All Assamese Students' Association
- Abbreviation: AASA
- Formation: 1 April 2009; 16 years ago
- Type: Student organization
- Region served: New Delhi, India
- President: Subhra Jyoti Duarah

= All Assamese Students' Association, New Delhi =

Students' organisation

All Assamese Students' Association or AASA is a students' organisation for the students of Assam studying in Delhi. They have been organising various events and activities to hold and safeguard the culture and tradition of Assam in the Capital of India and adjacent regions.

== Help Desk ==
All Assamese Students' Association organises Annual Admission Help Desk in various cities of Assam along with telephonic support. These help desks are run by students who are currently studying in the University of Delhi  and other colleges of NCR to help students of Assam in the admission process of their colleges.

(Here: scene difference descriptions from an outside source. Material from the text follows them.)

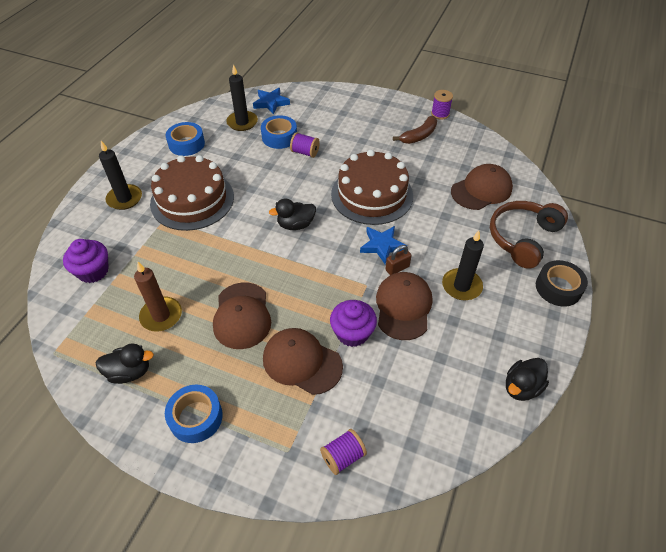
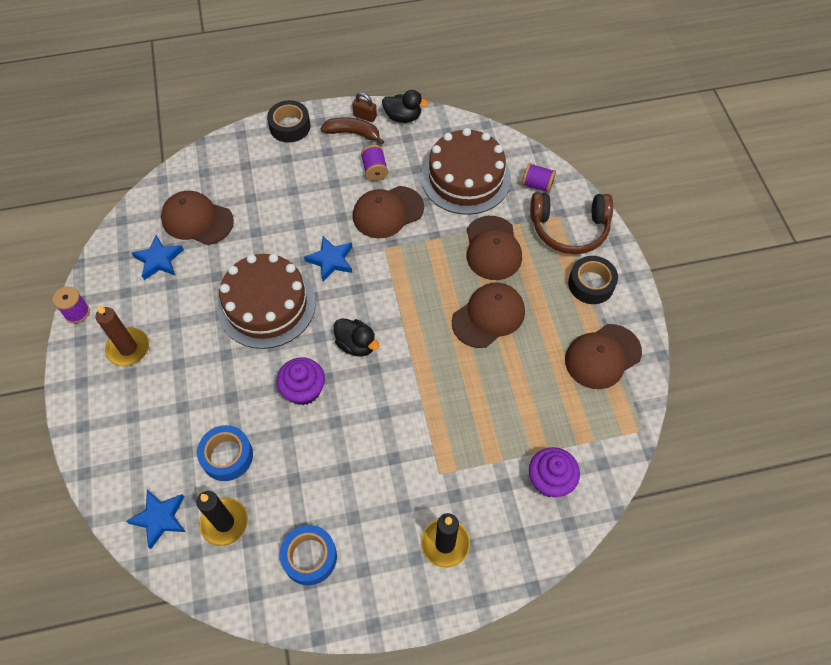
camera: 125 degrees left, 10 degrees up
(129, 372) = (602, 356): black duck -> brown cap
(161, 316) = (540, 377): brown candle -> brown candle (128, 348)
(192, 200) = (394, 468): brown cake -> brown cake (465, 178)
(196, 417) = (591, 284): blue tape -> black tape
(305, 152) = (238, 409): purple spool -> purple spool (374, 170)
(352, 333) = (440, 231): purple cupcake -> purple cupcake (303, 390)
(397, 268) = (349, 236): brown padlock -> brown padlock (365, 116)
(419, 136) = (135, 312): brown banana -> brown banana (353, 133)
(456, 159) = (159, 260): none -> blue star
(461, 286) = (335, 185): black candle -> none
(523, 238) = (246, 166): brown headphones -> brown headphones (569, 229)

Every year thousands of students get help in their admission and other necessary requirements through this help desk.

== Frestival ==
Frestival is an Annual event organised by All Assamese Students' Association, New Delhi to welcome the fresher students from Assam. It usually happen between August–September. They invite artists like the local train, Neel akash to entertain students.

== Bohagi Utsav ==
Bohagi Utsav is a celebration of Assamese new year Bohag Bihu, All Assamese Students' Association organizes Bohagi Utsav annually with the participation of many Assamese people staying in Delhi. Many popular artists like Zubeen Garg, Deeplina Deka, Amrita Gogoi had performed in the event.

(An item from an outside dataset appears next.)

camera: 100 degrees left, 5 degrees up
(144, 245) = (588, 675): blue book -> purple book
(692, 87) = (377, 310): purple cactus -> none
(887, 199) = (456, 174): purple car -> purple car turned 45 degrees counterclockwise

== Mamoni Raisom Goswami Memorial National Debate ==
The Mamoni Raisom Goswami Memorial National Debate Competition is organized every year By AASA, ND in memory of literateur Dr. Indira Goswami.

== Other Activities ==
All Assamese Students' Association also organise various events like Health camps for slum children, Children's Day in Slum Areas, Motivational Talk sessions, Career Counseling Sessions, Saraswati Puja, Annual Sports Day etc. All Assamese students' Association always been raising their voice for Assam. They participated in the Anti CAA Protests in Delhi; they initiated various fund raisers in critical times like the flood in Assam and the COVID-19 Scare.

== Pratidhwani ==
Pratidhwani, literally meaning 'echo', is the annual magazine of the All Assamese Students' Association, New Delhi. It compiles the plethora of art from a wide range of contributors and serves as an account of one whole year's achievement as well as growth of the Association.